Klatsche für das Rathaus

In einer Sondersitzung hatten heute die Mitglieder des Kreisausschusses über das Urteil des Oberwaltungsgerichts zum Kreisumlagenstreit zu befinden. Und da waren – neben vielen Zahlen – auch viele schöne Weisheiten zu vernehmen...


Der Satz des Nachmittags kam von Egon Primas. Der Vorsitzende der CDU-Kreistagsfraktion nannte das Urteil, das den Landkreis zur Millionen-Nachzahlung von Kreisumlage an die Stadt verpflichtet, eine „Klatsche für die Stadt.“ Das muss erst einmal verdaut werden. Doch auch andere Kreisausschussmitglieder sekundierten ihm und verwiesen auf Passagen des Urteils, die die Rechtsauffassung des Landkreises bestätigen. Zum Beispiel bei der Berechnung der Kosten für die Sollstedter Schwimmhalle, des Rettungsdienstes bis hin zur Entsorgung des Fäkalschlammes. Bestätigt sei der Landkreis auch in seiner Auffassung, dass Haushaltssatzungen nachgebessert, also neu beschlossen werden können.

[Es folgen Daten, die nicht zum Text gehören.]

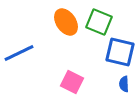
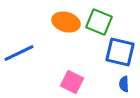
orange ellipse: rotated 40 degrees counterclockwise
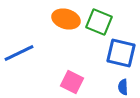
orange ellipse: moved 3 px up
blue square: moved 1 px right, 1 px down
blue semicircle: moved 1 px left, 3 px down
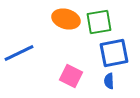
green square: rotated 32 degrees counterclockwise
blue square: moved 7 px left; rotated 24 degrees counterclockwise
pink square: moved 1 px left, 6 px up
blue semicircle: moved 14 px left, 6 px up
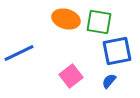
green square: rotated 20 degrees clockwise
blue square: moved 3 px right, 2 px up
pink square: rotated 25 degrees clockwise
blue semicircle: rotated 42 degrees clockwise
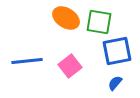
orange ellipse: moved 1 px up; rotated 16 degrees clockwise
blue line: moved 8 px right, 8 px down; rotated 20 degrees clockwise
pink square: moved 1 px left, 10 px up
blue semicircle: moved 6 px right, 2 px down
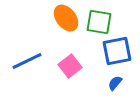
orange ellipse: rotated 20 degrees clockwise
blue line: rotated 20 degrees counterclockwise
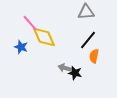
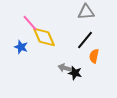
black line: moved 3 px left
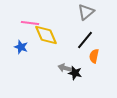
gray triangle: rotated 36 degrees counterclockwise
pink line: rotated 42 degrees counterclockwise
yellow diamond: moved 2 px right, 2 px up
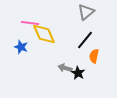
yellow diamond: moved 2 px left, 1 px up
black star: moved 3 px right; rotated 16 degrees clockwise
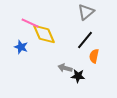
pink line: rotated 18 degrees clockwise
black star: moved 3 px down; rotated 24 degrees counterclockwise
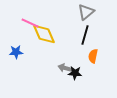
black line: moved 5 px up; rotated 24 degrees counterclockwise
blue star: moved 5 px left, 5 px down; rotated 24 degrees counterclockwise
orange semicircle: moved 1 px left
black star: moved 3 px left, 3 px up
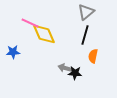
blue star: moved 3 px left
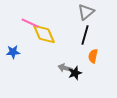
black star: rotated 24 degrees counterclockwise
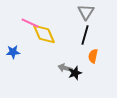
gray triangle: rotated 18 degrees counterclockwise
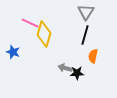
yellow diamond: rotated 40 degrees clockwise
blue star: rotated 24 degrees clockwise
black star: moved 2 px right; rotated 16 degrees clockwise
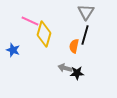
pink line: moved 2 px up
blue star: moved 2 px up
orange semicircle: moved 19 px left, 10 px up
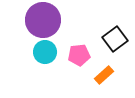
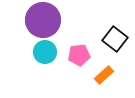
black square: rotated 15 degrees counterclockwise
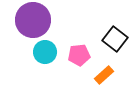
purple circle: moved 10 px left
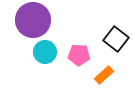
black square: moved 1 px right
pink pentagon: rotated 10 degrees clockwise
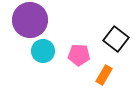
purple circle: moved 3 px left
cyan circle: moved 2 px left, 1 px up
orange rectangle: rotated 18 degrees counterclockwise
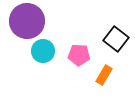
purple circle: moved 3 px left, 1 px down
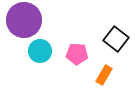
purple circle: moved 3 px left, 1 px up
cyan circle: moved 3 px left
pink pentagon: moved 2 px left, 1 px up
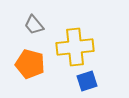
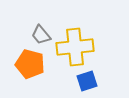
gray trapezoid: moved 7 px right, 10 px down
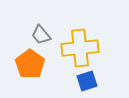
yellow cross: moved 5 px right, 1 px down
orange pentagon: rotated 20 degrees clockwise
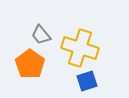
yellow cross: rotated 24 degrees clockwise
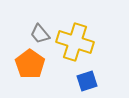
gray trapezoid: moved 1 px left, 1 px up
yellow cross: moved 5 px left, 6 px up
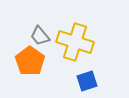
gray trapezoid: moved 2 px down
orange pentagon: moved 3 px up
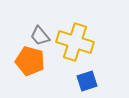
orange pentagon: rotated 20 degrees counterclockwise
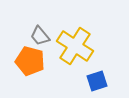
yellow cross: moved 4 px down; rotated 15 degrees clockwise
blue square: moved 10 px right
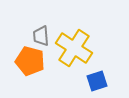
gray trapezoid: moved 1 px right; rotated 35 degrees clockwise
yellow cross: moved 1 px left, 2 px down
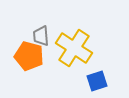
orange pentagon: moved 1 px left, 5 px up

Und das soll auch so geschehen, möglichst schon am 3. März. Dann könnten dem Nordhäuser Rathaus auch gleich neue Bescheide für die Jahre 1996 bis 2003 geschickt werden, in denen die Summen deutlich niedriger ausfallen als in den „alten“ Bescheiden. In Summe, so rechnet die kreisliche Kämmerei zusammen, habe man der Stadtverwaltung rund 2,6 Millionen Euro über diese Jahre hinweg zuviel in Rechnung gestellt. Dazu kommen noch die Gerichts- und Anwaltskosten sowie eventuelle Zinsen.

Hierzu solle bald der Kontakt mit dem Rathaus aufgenommen werden, so der Ausschuss heute. Da wird es allerdings viel zu reden geben. Vor allem über die Summe, die zurückgezahlt werden soll. Die Stadtverwaltung hat da andere Vorstellungen. Einen Tag nach der Urteilsverkündung wurde in einer Pressemitteilung des Rathauses von einer Summe knapp über zwei Millionen Euro gesprochen. Allerdings nur für das Jahr 1996.

Es wird also Gesprächsbedarf geben. Nicht nur mit der Verwaltung der Rolandstadt, sondern auch mit der des Landes. Jahrelang hatte die Rechtsaufsicht des Freistaates – Innenministerium und Landesverwaltungsamt – die Berechnung der Schul- und Kreisumlage des Landkreises gut geheißen. In einem Schreiben vom April 2004 habe LVA-Präsident Peter Stephan der Nordhäuser Oberbürgermeisterin Barbara Rinke (SPD) erklärt, dass die Verfahrensweise des Landkreises in punkto Kreisumlage voll in Ordnung sei.

Und so forderten heute die Vertreter von SPD und LINKE im Kreisausschuss denn auch, die Landesbehörden in die Pflicht zu nehmen, am besten in die Zahlungspflicht. Denn: Der Landkreis Nordhausen kann nicht zahlen. Er hat kein Geld in dieser Größenordnung. Er hat nicht einmal Geld für das Herausschinden von Zeit. Und so wird denn auch auf eine Beschwerde gegen die Nichtzulassung der Revision des OVG-Urteils verzichtet. Das hätte nämlich auch wieder gekostet.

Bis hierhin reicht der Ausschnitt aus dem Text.